While walking through a forest in spring we often marvel at the vivid greenness, listen to birdsong, and mind our steps in order not to get into a spider’s web. Enjoying the moment, we usually do not think about the complexity of this environment, nor the intertwined relations among all of its elements. However, what slips our attention is not going unrecognized by Maia Persche – a Master’s candidate in the SILVIS lab. In her research, Maia seeks to discern the role of topography in the timing of vegetation growth onset within forest, and to understand how topographic position potentially shapes songbird habitat.

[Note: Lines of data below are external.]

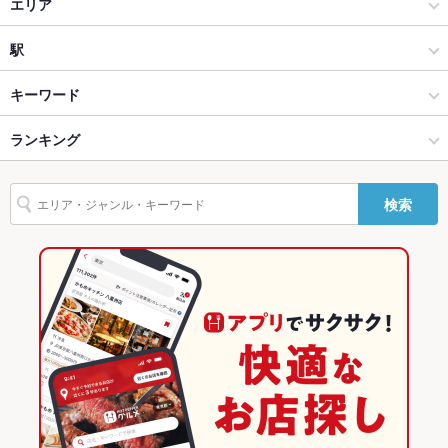
日本酒とお魚きっちん祐星
居酒屋
エリア
Wi-Fi
なし
鶏と魚と麺 祐星 なんば店
和風
東大阪
駅
バリアフリ
なし ：スタッフ一同全力でサポートさせていただきます。
ー
鶏家 六角鶏 堺東駅前店
東大阪市・八尾市・平野・大東市 × 居酒屋
東大阪 × 居酒屋
ＪＲ河内永和駅
キーワード
駐車場
なし ：近隣のコインパーキングをご利用下さい。
焼鳥祐 アラカルト
東大阪市・八尾市・平野・大東市 × 和風
東大阪 × 和風
小路駅
ランキング
手羽先
からあげ
すき焼き
うなぎ
おばんざい
レバー
つくね
その他設備
ご不明点がありましたら、店舗までお問い合わせ願います。
地鶏
水炊き
パテ
ピザ
麻婆豆腐
火鍋
デザート
白湯ラーメン
布施駅 × 居酒屋
東大阪 × 創作料理
布施駅
大阪のグルメランキング
その他
検索
白湯鍋
布施駅 × 和風
東大阪 × 和風
大阪の居酒屋ランキング
飲み放題
あり ：ドリンクメニュー充実!!
創作料理
大阪
東大阪市・八尾市・平野・大東市のグルメランキング
食べ放題
なし ：食べ放題メニューはご用意しておりません。
和風
大阪 × 居酒屋
東大阪市・八尾市・平野・大東市の居酒屋ランキング
お酒
カクテル充実、焼酎充実、日本酒充実、ワイン充実
東大阪市・八尾市・平野・大東市 × 創作料理
大阪 × 和風
東大阪のグルメランキング
お子様連れ
お子様連れ歓迎 ：お子様連れも歓迎致します♪ご家族でもゆっ
たりお食事可能です！
東大阪市・八尾市・平野・大東市 × 和風
大阪 × 創作料理
東大阪の居酒屋ランキング
ウェディン
応相談承ります。バースデーパーティーや結婚式2次会の演出も
グパーティ
お手伝いします。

To gain insight into these questions, Maia undertook the challenging tasks of measuring tree phenology, and conducting invertebrate and bird surveys in her study area in the Baraboo Hills of Southern Wisconsin. In order to relate these data to each other, each type of survey was carried out at the same 70 locations during narrow time windows throughout the season. Tree phenology surveys occurred in April and May, and invertebrate and bird surveys were repeated throughout the bird breeding season, or until the end of July. At each location, additional data was collected on temperature, tree species composition, and site characteristics. Over the course of two field seasons, she detected 53 insectivorous bird species, and tracked the seasonal abundance of common invertebrate orders (Lepidoptera, Araneae, Hemiptera, Hymenoptera, Diptera and Coleoptera).

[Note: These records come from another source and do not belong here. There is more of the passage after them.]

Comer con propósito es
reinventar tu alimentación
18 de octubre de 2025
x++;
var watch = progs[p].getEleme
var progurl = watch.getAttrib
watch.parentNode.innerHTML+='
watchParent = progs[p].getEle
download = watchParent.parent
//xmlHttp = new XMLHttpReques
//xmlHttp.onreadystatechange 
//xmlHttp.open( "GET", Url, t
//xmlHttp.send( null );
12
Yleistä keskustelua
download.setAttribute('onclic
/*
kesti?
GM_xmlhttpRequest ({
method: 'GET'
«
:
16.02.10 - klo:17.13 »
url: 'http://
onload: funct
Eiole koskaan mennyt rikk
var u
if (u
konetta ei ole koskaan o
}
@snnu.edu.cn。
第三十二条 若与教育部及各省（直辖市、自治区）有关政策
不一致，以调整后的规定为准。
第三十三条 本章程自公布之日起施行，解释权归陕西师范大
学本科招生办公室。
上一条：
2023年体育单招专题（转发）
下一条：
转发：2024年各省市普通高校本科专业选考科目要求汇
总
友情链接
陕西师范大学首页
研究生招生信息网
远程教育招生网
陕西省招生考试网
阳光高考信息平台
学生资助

Based on only a portion of measurements collected, Maia has already drawn some interesting preliminary conclusions. Trees leafed out slightly later in stream gorges than in uplands, and although invertebrate biomass was related to tree phenology, it did not appear to follow a predictable yearly pattern. However, sheltered stream gorges supporteded high invertebrate biomass during the mid- and late summer. This could be important for double-brooded bird species that still have active nests in July and can be limited by food availability in some habitats. Overall, stream gorges supported the highest bird species richness, perhaps due to stable food resources or habitat complexity. Also, a strong association has become evident between particular tree species and invertebrate orders, suggesting that tree composition may be more important than topographic context for some folivorous invertebrates.

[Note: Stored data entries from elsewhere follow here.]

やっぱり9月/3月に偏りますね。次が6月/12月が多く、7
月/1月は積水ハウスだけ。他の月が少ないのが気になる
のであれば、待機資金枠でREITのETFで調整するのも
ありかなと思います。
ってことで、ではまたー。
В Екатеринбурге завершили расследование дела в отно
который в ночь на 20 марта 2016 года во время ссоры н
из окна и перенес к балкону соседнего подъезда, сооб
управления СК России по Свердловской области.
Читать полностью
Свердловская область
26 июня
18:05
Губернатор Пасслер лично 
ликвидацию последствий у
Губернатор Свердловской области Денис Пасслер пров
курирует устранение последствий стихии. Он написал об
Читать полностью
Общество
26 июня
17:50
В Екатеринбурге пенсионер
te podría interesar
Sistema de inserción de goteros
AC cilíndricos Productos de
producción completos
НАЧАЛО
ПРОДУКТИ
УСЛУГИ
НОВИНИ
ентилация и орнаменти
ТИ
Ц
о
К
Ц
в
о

Under shifting climate conditions in deciduous forests, it is important to identify areas where habitat quality for species is likely to remain high. To assess bird territory quality in different topographic situations, Maia used feather growth bar analysis for a few widely distributed forest species (Wood Thrush, Red-eyed Vireo, and Ovenbird). She captured birds throughout her study area using mist nets, playback calls, and bird models. She then banded the birds, took structural measurements, and pulled one tail feather. Growth bars, or horizontal bands along the feather, correspond to diet richness of the bird while the feather was growing, and will be used to assess social dominance and habitat quality. Although this approach provides a detailed look at habitat quality, it is also the most difficult to carry out in the field.
Maia has collected a large amount of data, and analyzing the relationships among different factors and trophic levels is somewhat daunting, but she approaches it with great enthusiasm. Maia is currently working to determine how bird territory density varies according to topographic context. It is definitively worth staying tuned to see what new results Maia uncovers!